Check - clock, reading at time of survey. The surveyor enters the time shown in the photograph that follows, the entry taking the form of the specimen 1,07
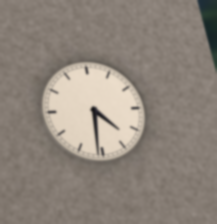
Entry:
4,31
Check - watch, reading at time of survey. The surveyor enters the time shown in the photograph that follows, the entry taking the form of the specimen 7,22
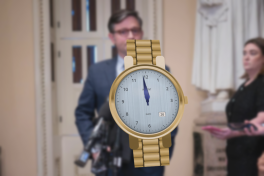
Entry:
11,59
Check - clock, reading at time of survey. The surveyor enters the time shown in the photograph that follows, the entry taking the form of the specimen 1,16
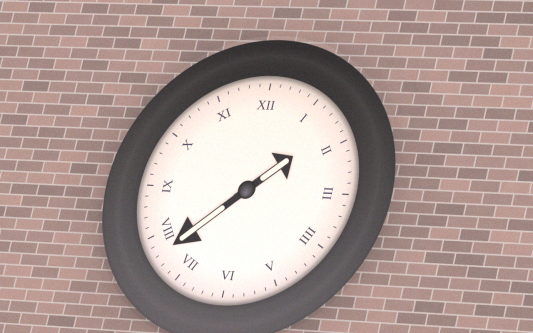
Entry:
1,38
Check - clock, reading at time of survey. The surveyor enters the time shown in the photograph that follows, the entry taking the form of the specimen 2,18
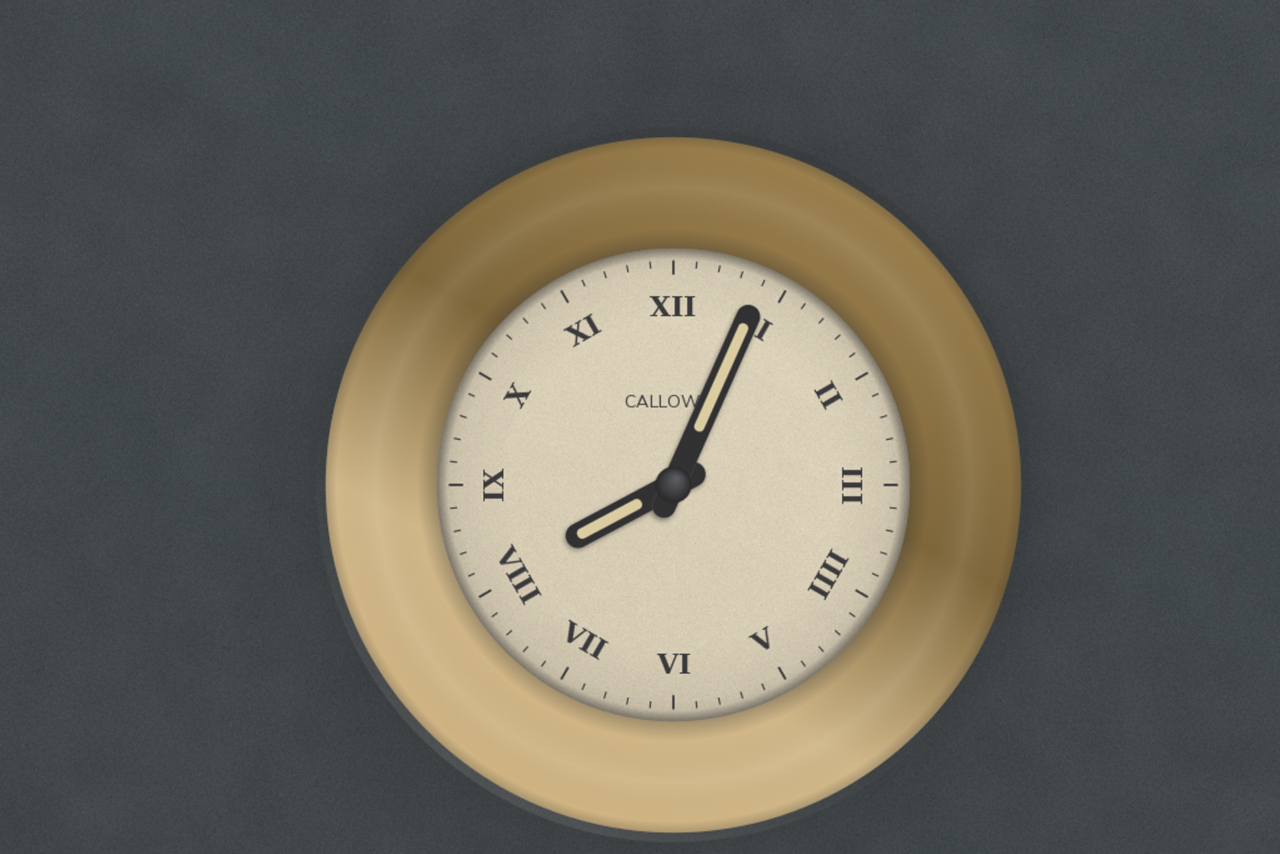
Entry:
8,04
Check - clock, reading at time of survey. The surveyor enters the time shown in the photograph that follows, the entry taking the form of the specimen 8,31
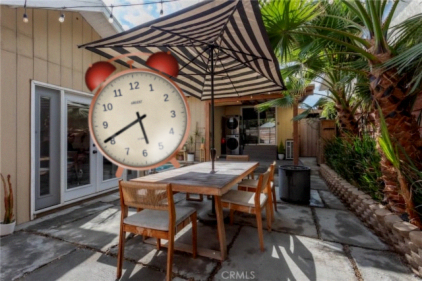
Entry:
5,41
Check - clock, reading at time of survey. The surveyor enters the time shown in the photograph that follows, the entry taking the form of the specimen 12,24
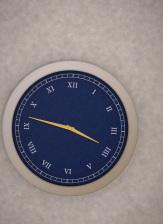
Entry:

#### Enunciado
Converta todos os registros acima em uma lista JSON de strings, com uma string por linha e sem as linhas em branco. Deixe as imagens de fora da resposta.

#### Resposta
[
  "Check - clock, reading at time of survey. The surveyor enters the time shown in the photograph that follows, the entry taking the form of the specimen 1,07",
  "Entry:",
  "4,31",
  "Check - watch, reading at time of survey. The surveyor enters the time shown in the photograph that follows, the entry taking the form of the specimen 7,22",
  "Entry:",
  "11,59",
  "Check - clock, reading at time of survey. The surveyor enters the time shown in the photograph that follows, the entry taking the form of the specimen 1,16",
  "Entry:",
  "1,38",
  "Check - clock, reading at time of survey. The surveyor enters the time shown in the photograph that follows, the entry taking the form of the specimen 2,18",
  "Entry:",
  "8,04",
  "Check - clock, reading at time of survey. The surveyor enters the time shown in the photograph that follows, the entry taking the form of the specimen 8,31",
  "Entry:",
  "5,41",
  "Check - clock, reading at time of survey. The surveyor enters the time shown in the photograph that follows, the entry taking the form of the specimen 12,24",
  "Entry:"
]